Berlin - Manche behaupten, dass die Schulen aus dem ersten Lockdown nichts gelernt hätten und im Falle einer erneuten Schulschließung an demselben Punkt stehen würden wie damals im März. Aber das stimmt nicht - wie ein zukunftsweisender Modellversuch am Ernst-Abbe-Gymnasiums zeigt. Das Gebäude liegt an der Sonnenallee in Neukölln, in einem aktuellen Hotspot, und musste vor den Herbstferien wegen eines starken - oder im Schülerjargon -  „krassen“ Infektionsgeschehens komplett seine Tore schließen.

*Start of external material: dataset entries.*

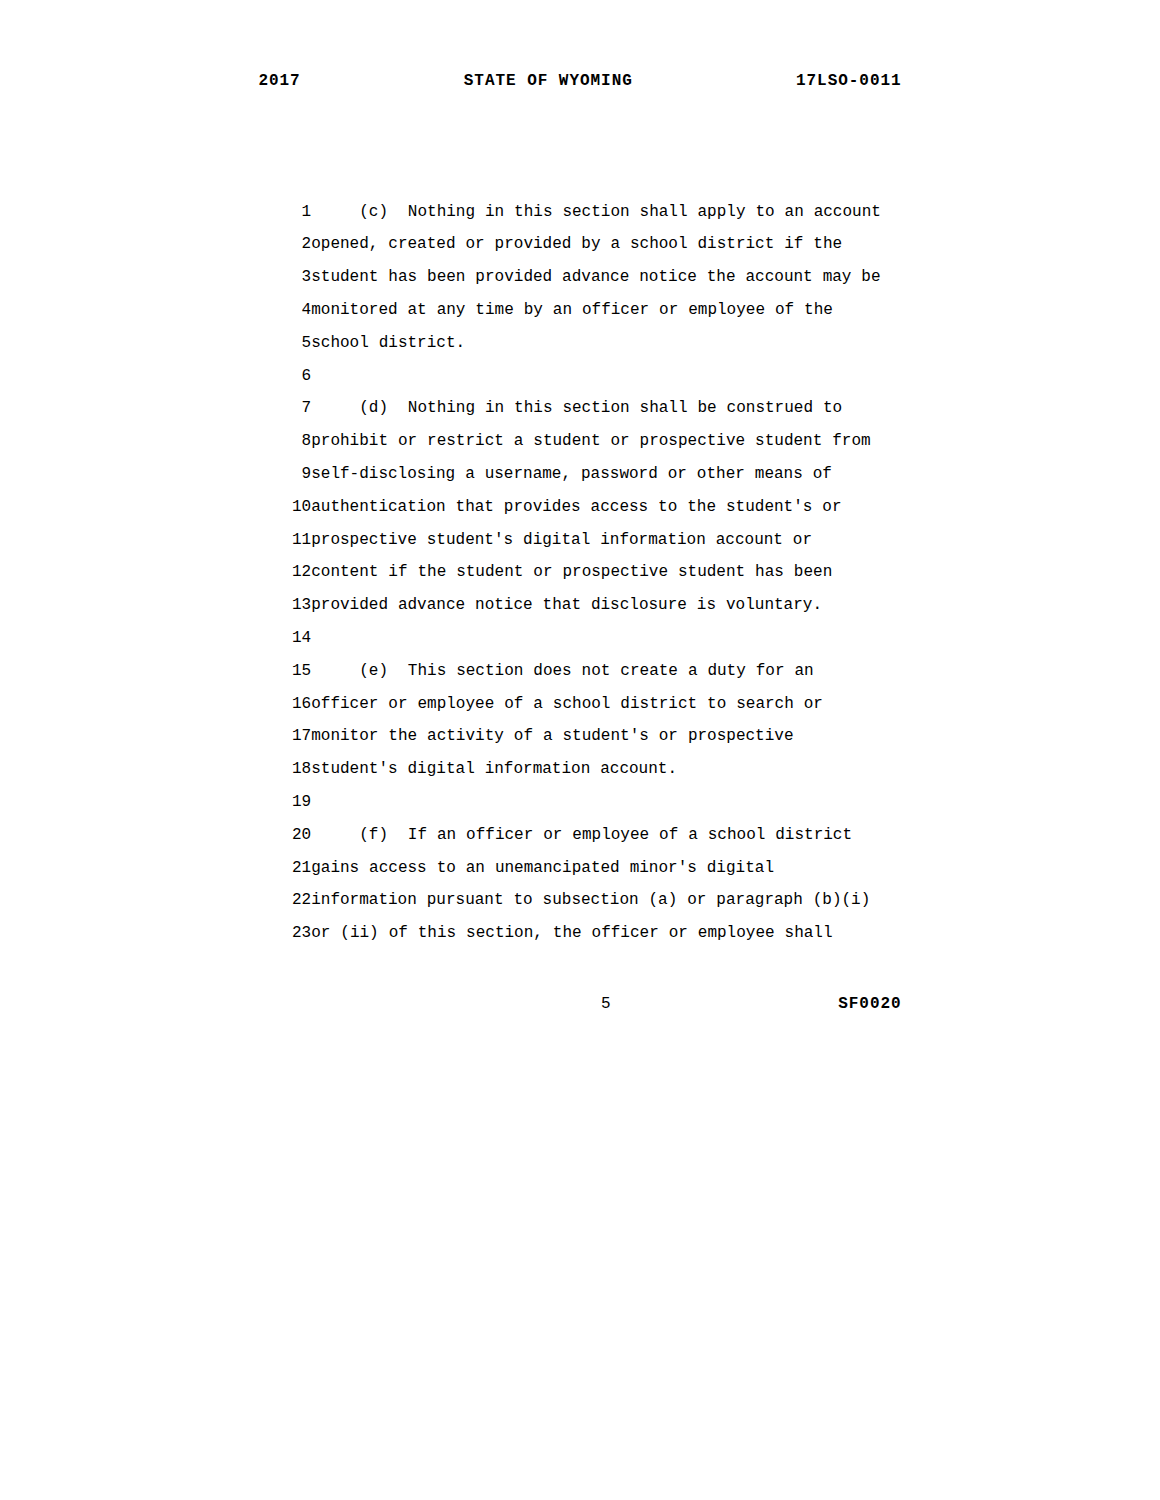2017 STATE OF WYOMING 17LSO-0011
| 1 | (c) Nothing in this section shall apply to an account |
| 2 | opened, created or provided by a school district if the |
| 3 | student has been provided advance notice the account may be |
| 4 | monitored at any time by an officer or employee of the |
| 5 | school district. |
| 6 | |
| 7 | (d) Nothing in this section shall be construed to |
| 8 | prohibit or restrict a student or prospective student from |
| 9 | self-disclosing a username, password or other means of |
| 10 | authentication that provides access to the student's or |
| 11 | prospective student's digital information account or |
| 12 | content if the student or prospective student has been |
| 13 | provided advance notice that disclosure is voluntary. |
| 14 | |
| 15 | (e) This section does not create a duty for an |
| 16 | officer or employee of a school district to search or |
| 17 | monitor the activity of a student's or prospective |
| 18 | student's digital information account. |
| 19 | |
| 20 | (f) If an officer or employee of a school district |
| 21 | gains access to an unemancipated minor's digital |
| 22 | information pursuant to subsection (a) or paragraph (b)(i) |
| 23 | or (ii) of this section, the officer or employee shall |
5 SF0020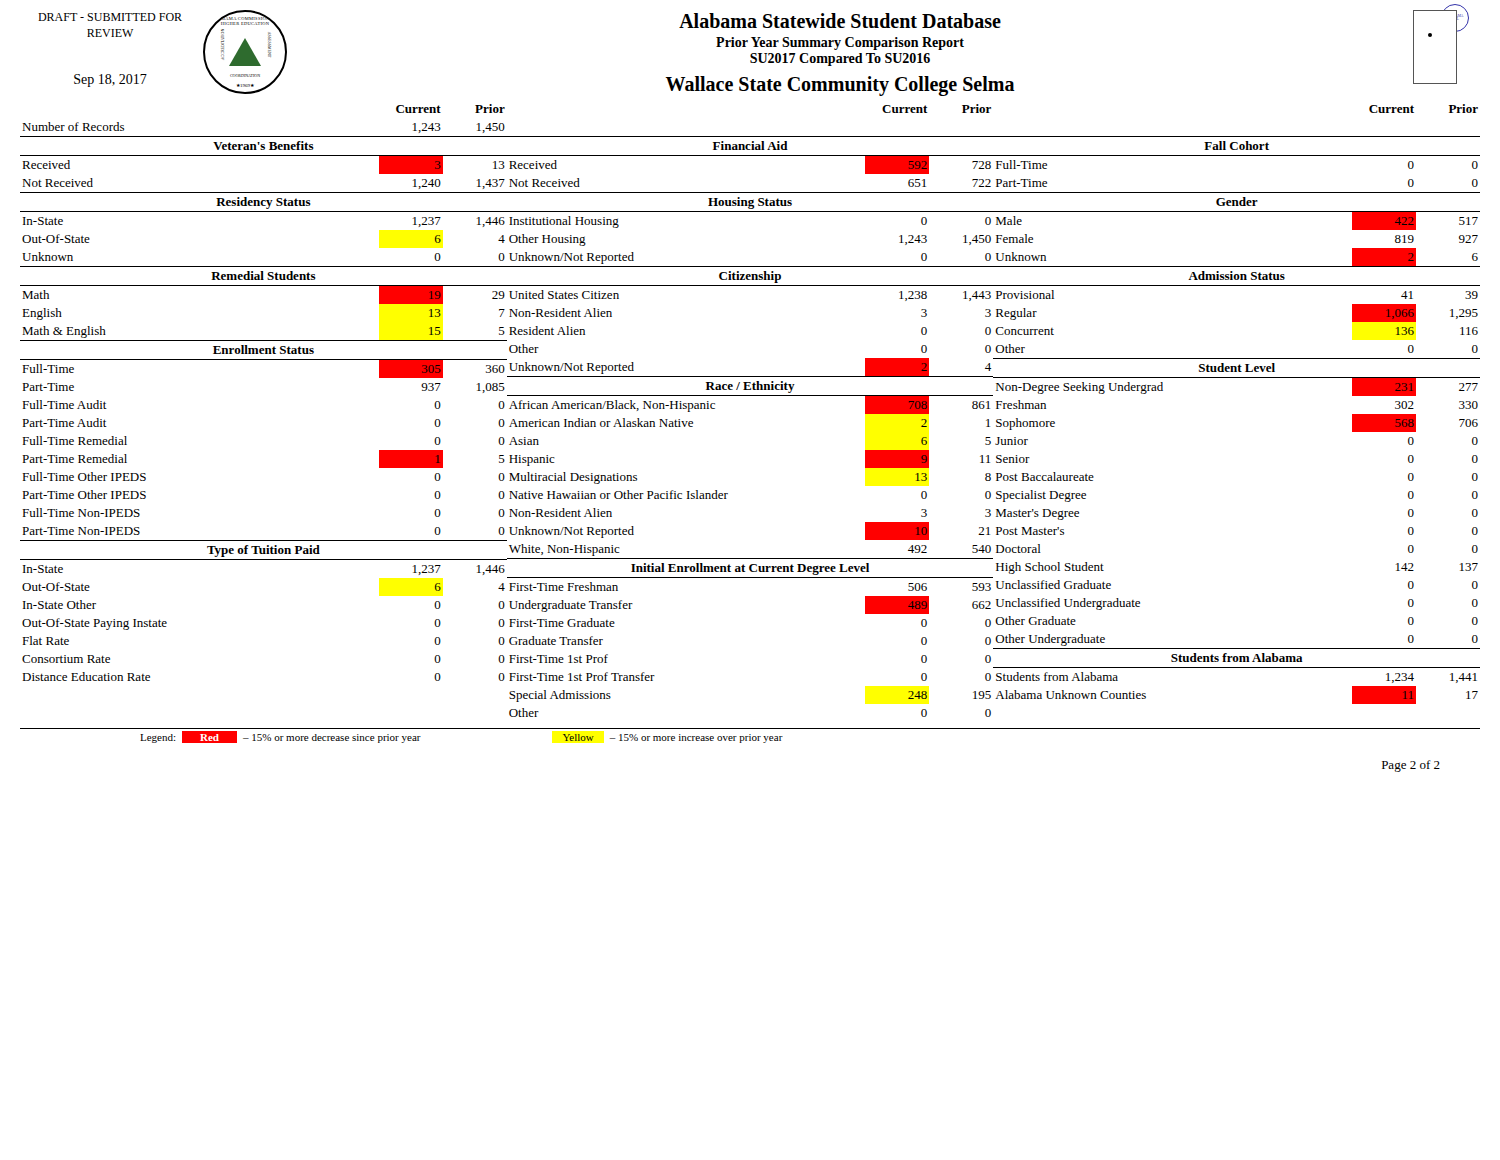DRAFT - SUBMITTED FOR
REVIEW
Sep 18, 2017
ALABAMA COMMISSION ON HIGHER EDUCATION
ACCREDITATION
ASSESSMENT
COORDINATION
★1969★
Alabama Statewide Student Database
Prior Year Summary Comparison Report
SU2017 Compared To SU2016
Wallace State Community College Selma
ALABAMA
SEAL
| / / Current / Prior / / Number of Records / 1,243 / 1,450 / / Veteran's Benefits / / Received / 3 / 13 / / Not Received / 1,240 / 1,437 / / Residency Status / / In-State / 1,237 / 1,446 / / Out-Of-State / 6 / 4 / / Unknown / 0 / 0 / / Remedial Students / / Math / 19 / 29 / / English / 13 / 7 / / Math & English / 15 / 5 / / Enrollment Status / / Full-Time / 305 / 360 / / Part-Time / 937 / 1,085 / / Full-Time Audit / 0 / 0 / / Part-Time Audit / 0 / 0 / / Full-Time Remedial / 0 / 0 / / Part-Time Remedial / 1 / 5 / / Full-Time Other IPEDS / 0 / 0 / / Part-Time Other IPEDS / 0 / 0 / / Full-Time Non-IPEDS / 0 / 0 / / Part-Time Non-IPEDS / 0 / 0 / / Type of Tuition Paid / / In-State / 1,237 / 1,446 / / Out-Of-State / 6 / 4 / / In-State Other / 0 / 0 / / Out-Of-State Paying Instate / 0 / 0 / / Flat Rate / 0 / 0 / / Consortium Rate / 0 / 0 / / Distance Education Rate / 0 / 0 / | / / Current / Prior / / Financial Aid / / Received / 592 / 728 / / Not Received / 651 / 722 / / Housing Status / / Institutional Housing / 0 / 0 / / Other Housing / 1,243 / 1,450 / / Unknown/Not Reported / 0 / 0 / / Citizenship / / United States Citizen / 1,238 / 1,443 / / Non-Resident Alien / 3 / 3 / / Resident Alien / 0 / 0 / / Other / 0 / 0 / / Unknown/Not Reported / 2 / 4 / / Race / Ethnicity / / African American/Black, Non-Hispanic / 708 / 861 / / American Indian or Alaskan Native / 2 / 1 / / Asian / 6 / 5 / / Hispanic / 9 / 11 / / Multiracial Designations / 13 / 8 / / Native Hawaiian or Other Pacific Islander / 0 / 0 / / Non-Resident Alien / 3 / 3 / / Unknown/Not Reported / 10 / 21 / / White, Non-Hispanic / 492 / 540 / / Initial Enrollment at Current Degree Level / / First-Time Freshman / 506 / 593 / / Undergraduate Transfer / 489 / 662 / / First-Time Graduate / 0 / 0 / / Graduate Transfer / 0 / 0 / / First-Time 1st Prof / 0 / 0 / / First-Time 1st Prof Transfer / 0 / 0 / / Special Admissions / 248 / 195 / / Other / 0 / 0 / | / / Current / Prior / / Fall Cohort / / Full-Time / 0 / 0 / / Part-Time / 0 / 0 / / Gender / / Male / 422 / 517 / / Female / 819 / 927 / / Unknown / 2 / 6 / / Admission Status / / Provisional / 41 / 39 / / Regular / 1,066 / 1,295 / / Concurrent / 136 / 116 / / Other / 0 / 0 / / Student Level / / Non-Degree Seeking Undergrad / 231 / 277 / / Freshman / 302 / 330 / / Sophomore / 568 / 706 / / Junior / 0 / 0 / / Senior / 0 / 0 / / Post Baccalaureate / 0 / 0 / / Specialist Degree / 0 / 0 / / Master's Degree / 0 / 0 / / Post Master's / 0 / 0 / / Doctoral / 0 / 0 / / High School Student / 142 / 137 / / Unclassified Graduate / 0 / 0 / / Unclassified Undergraduate / 0 / 0 / / Other Graduate / 0 / 0 / / Other Undergraduate / 0 / 0 / / Students from Alabama / / Students from Alabama / 1,234 / 1,441 / / Alabama Unknown Counties / 11 / 17 / |
Legend: Red – 15% or more decrease since prior year Yellow – 15% or more increase over prior year
Page 2 of 2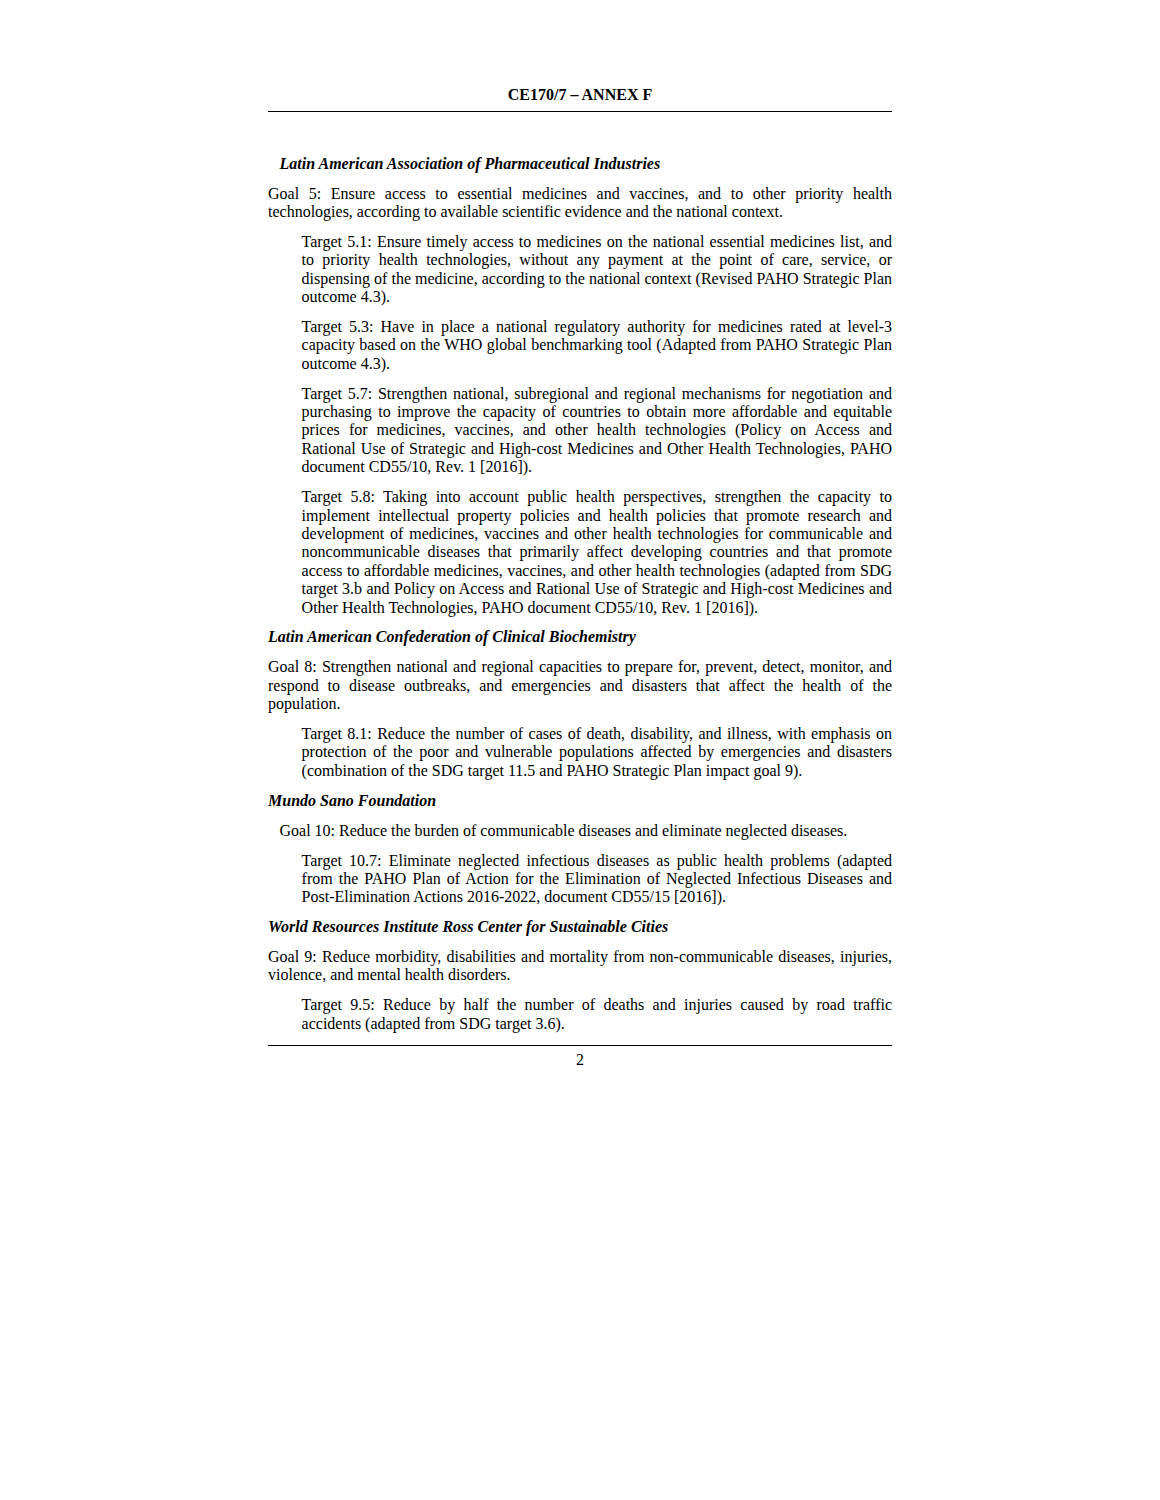CE170/7 – ANNEX F
Latin American Association of Pharmaceutical Industries
Goal 5: Ensure access to essential medicines and vaccines, and to other priority health technologies, according to available scientific evidence and the national context.
Target 5.1: Ensure timely access to medicines on the national essential medicines list, and to priority health technologies, without any payment at the point of care, service, or dispensing of the medicine, according to the national context (Revised PAHO Strategic Plan outcome 4.3).
Target 5.3: Have in place a national regulatory authority for medicines rated at level-3 capacity based on the WHO global benchmarking tool (Adapted from PAHO Strategic Plan outcome 4.3).
Target 5.7: Strengthen national, subregional and regional mechanisms for negotiation and purchasing to improve the capacity of countries to obtain more affordable and equitable prices for medicines, vaccines, and other health technologies (Policy on Access and Rational Use of Strategic and High-cost Medicines and Other Health Technologies, PAHO document CD55/10, Rev. 1 [2016]).
Target 5.8: Taking into account public health perspectives, strengthen the capacity to implement intellectual property policies and health policies that promote research and development of medicines, vaccines and other health technologies for communicable and noncommunicable diseases that primarily affect developing countries and that promote access to affordable medicines, vaccines, and other health technologies (adapted from SDG target 3.b and Policy on Access and Rational Use of Strategic and High-cost Medicines and Other Health Technologies, PAHO document CD55/10, Rev. 1 [2016]).
Latin American Confederation of Clinical Biochemistry
Goal 8: Strengthen national and regional capacities to prepare for, prevent, detect, monitor, and respond to disease outbreaks, and emergencies and disasters that affect the health of the population.
Target 8.1: Reduce the number of cases of death, disability, and illness, with emphasis on protection of the poor and vulnerable populations affected by emergencies and disasters (combination of the SDG target 11.5 and PAHO Strategic Plan impact goal 9).
Mundo Sano Foundation
Goal 10: Reduce the burden of communicable diseases and eliminate neglected diseases.
Target 10.7: Eliminate neglected infectious diseases as public health problems (adapted from the PAHO Plan of Action for the Elimination of Neglected Infectious Diseases and Post-Elimination Actions 2016-2022, document CD55/15 [2016]).
World Resources Institute Ross Center for Sustainable Cities
Goal 9: Reduce morbidity, disabilities and mortality from non-communicable diseases, injuries, violence, and mental health disorders.
Target 9.5: Reduce by half the number of deaths and injuries caused by road traffic accidents (adapted from SDG target 3.6).
2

Nun ist die Schule durch die kleine Traumatisierung klug geworden. Um die Ansteckungsgefahr zu reduzieren, wird dort probeweise im Wechselmodell unterrichtet: Diejenigen, die vergangene Woche in der Schule waren, sind jetzt zu Hause und umgekehrt. Das Besondere dabei ist, dass diejenigen Schüler, die mit dem Homeschooling Schwierigkeiten haben, weiterhin in die Schule gehen können. Sie bekommen sozusagen dauerhaft das Recht auf Präsenzunterricht.

Das gilt für alle, die in beengten Verhältnissen leben, sich mit vielen Geschwistern das Zimmer teilen und keinen ruhigen Arbeitsplatz haben. Für alle, die über kein digitales Gerät verfügen und trotz der emsigen Beschaffungsmaßnahmen der Senatsverwaltung für Bildung bisher mit leeren Händen dastehen. Das rettet vor allem diejenigen, die sich nicht motivieren können, morgens aufzustehen und ihre Aufgaben zu erledigen, wenn ihnen nicht täglich eine vertraute Lehrerpersönlichkeit in die Augen und über die Schulter schaut. Sie alle finden eine neue Heimat in dem ehemaligen Computerkabinett der Schule, das jetzt als weiterer Unterrichtsraum genutzt wird.

Gelingt der Modellversuch des Ernst-Abbe-Gymnasiums, wäre das eine wichtige Antwort auf die soziale Frage, wie man Wechselunterricht organisieren kann, ohne die schwachen Schüler noch weiter zu schwächen.